— Work to be completed —
Print back each record unchanged, without pictures.

Data section Start Marker

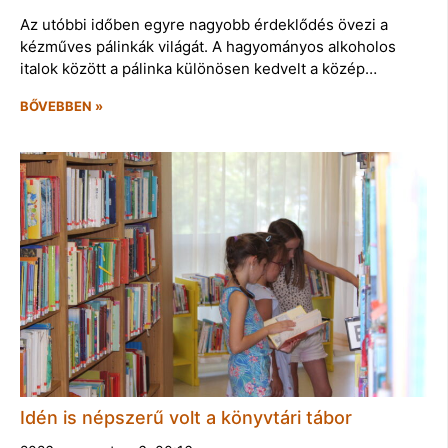
Az utóbbi időben egyre nagyobb érdeklődés övezi a
kézműves pálinkák világát. A hagyományos alkoholos
italok között a pálinka különösen kedvelt a közép…
BŐVEBBEN »
Idén is népszerű volt a könyvtári tábor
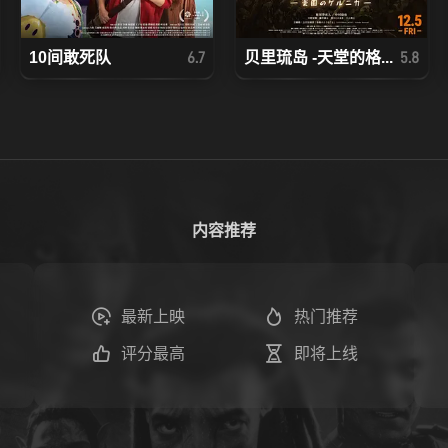
10间敢死队
贝里琉岛 -天堂的格...
6.7
5.8
内容推荐
最新上映
热门推荐
评分最高
即将上线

Data section End Marker

— Output —
Az utóbbi időben egyre nagyobb érdeklődés övezi a
kézműves pálinkák világát. A hagyományos alkoholos
italok között a pálinka különösen kedvelt a közép…
BŐVEBBEN »
Idén is népszerű volt a könyvtári tábor
10间敢死队
贝里琉岛 -天堂的格...
6.7
5.8
内容推荐
最新上映
热门推荐
评分最高
即将上线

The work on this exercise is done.